Besner’s creative work is based on a mixed technique on canvas. He has a preference for oil sticks and their rich palette of colours as well as acrylic paint, structural mortar, china marker and aerosol paint. In addition to these materials, he uses a technique of application by the fingers and scraping of the canvas.

Besner was born in 1965 in North Lancaster, Ontario. He completed his Bachelor of Architecture at the University of Montreal in 1992. This early education allowed him to focus his thoughts on the nature of the city and its components.

 

The artist is entirely open to the vibrations of contemporary society which he seeks to remodel in new forms of plasticity, hovering somewhere between the figurative and the abstract. His aim is not to create an ideal or to reproduce nature, but rather to give form to the energy emanating from the metaphysics of human activity.

 

The fantastic creations to which he gives birth on the canvas are a synonym of human fragility, of the brevity of life, by which he is both awed and troubled. Besner draws on the energy from the heart of the city, with its noise and fast-paced activity, which he then modulates in his painting. The characters depicted are necessarily imbued with the same sense of dizzying movement associated with urban press. They live in the echoes and the ambience of the city, which the artist depicts using colours, lines and motifs.
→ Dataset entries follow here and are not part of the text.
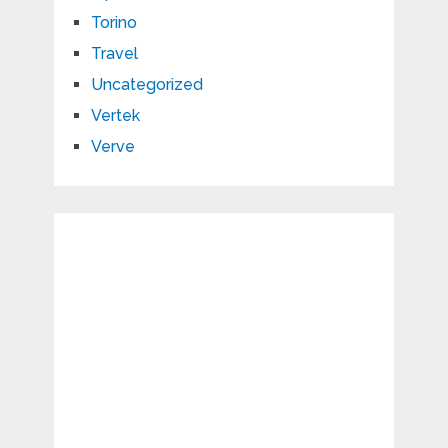
Torino
Travel
Uncategorized
Vertek
Verve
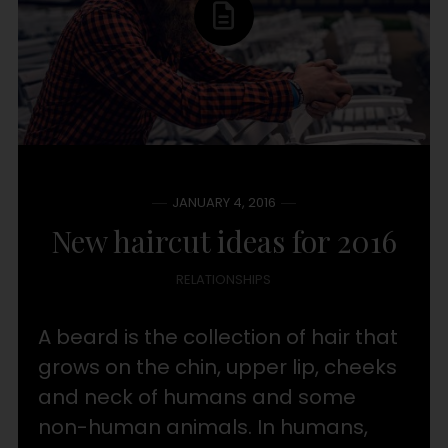
JANUARY 4, 2016
New haircut ideas for 2016
RELATIONSHIPS
A beard is the collection of hair that
grows on the chin, upper lip, cheeks
and neck of humans and some
non-human animals. In humans,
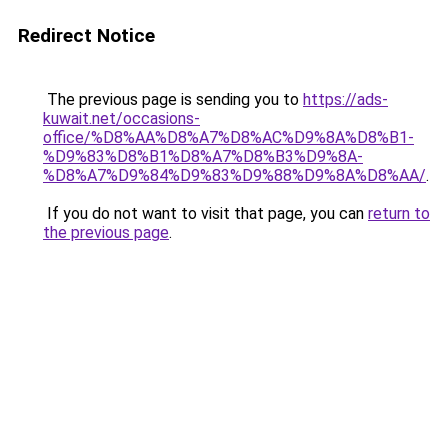
Redirect Notice
The previous page is sending you to
https://ads-
kuwait.net/occasions-
office/%D8%AA%D8%A7%D8%AC%D9%8A%D8%B1-
%D9%83%D8%B1%D8%A7%D8%B3%D9%8A-
%D8%A7%D9%84%D9%83%D9%88%D9%8A%D8%AA/
.
If you do not want to visit that page, you can
return to
the previous page
.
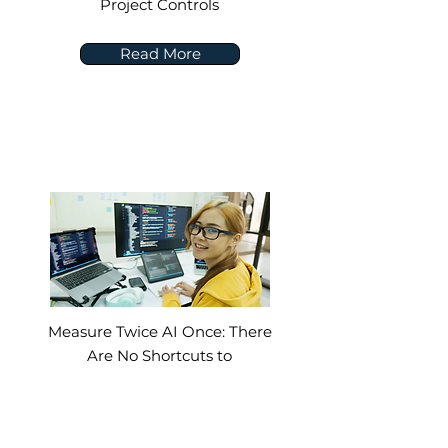
Project Controls
Read More
Measure Twice AI Once: There
Are No Shortcuts to
Implementing AI in
Construction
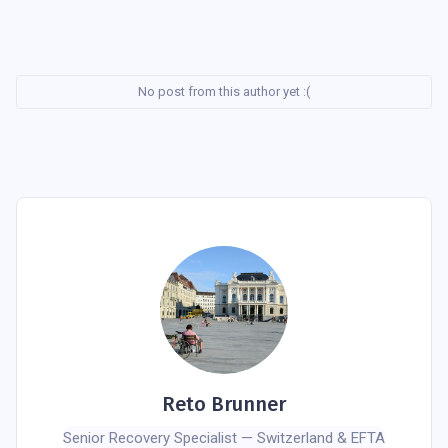
No post from this author yet :(
Reto Brunner
Senior Recovery Specialist — Switzerland & EFTA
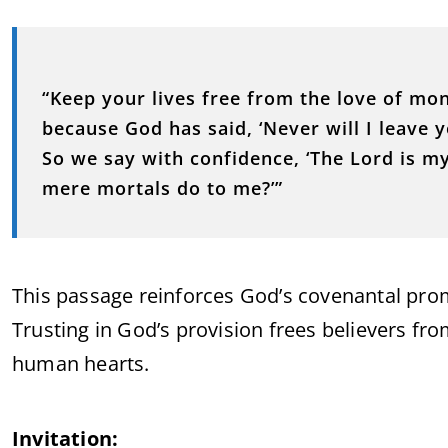
“Keep your lives free from the love of mo
because God has said, ‘Never will I leave y
So we say with confidence, ‘The Lord is my
mere mortals do to me?’”
This passage reinforces God’s covenantal pro
Trusting in God’s provision frees believers fr
human hearts.
Invitation:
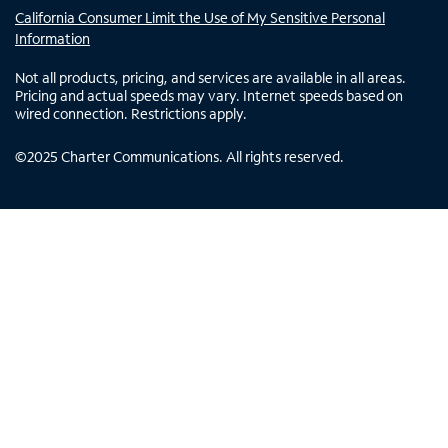
California Consumer Limit the Use of My Sensitive Personal
Information
Not all products, pricing, and services are available in all areas.
Pricing and actual speeds may vary. Internet speeds based on
wired connection. Restrictions apply.
©
2025
Charter Communications. All rights reserved.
Whether his subject is human, animal or architectural, the resulting depiction is always the effect of a plasticity that emerges from the dynamic relation between the figure and the space. When the subject is a person, everything is in his gaze, his mouth, his high cheekbones, broad forehead and sometimes merely in the slight angle at which the head is held. The overall facial expression is more than just a reflection of personality; it is a reflection of our contemporary world, which belongs to all of us. Postures, hairstyles, body language ― all mirror the movement initiated by the face and express the full eloquence of the work.

 

The emotional structure of Besner’s work expresses a renewed, richer and deeper view of life, based on line and colour. The resulting depiction is the image of a world in itself, which largely transcends the two dimensional limits of the canvas.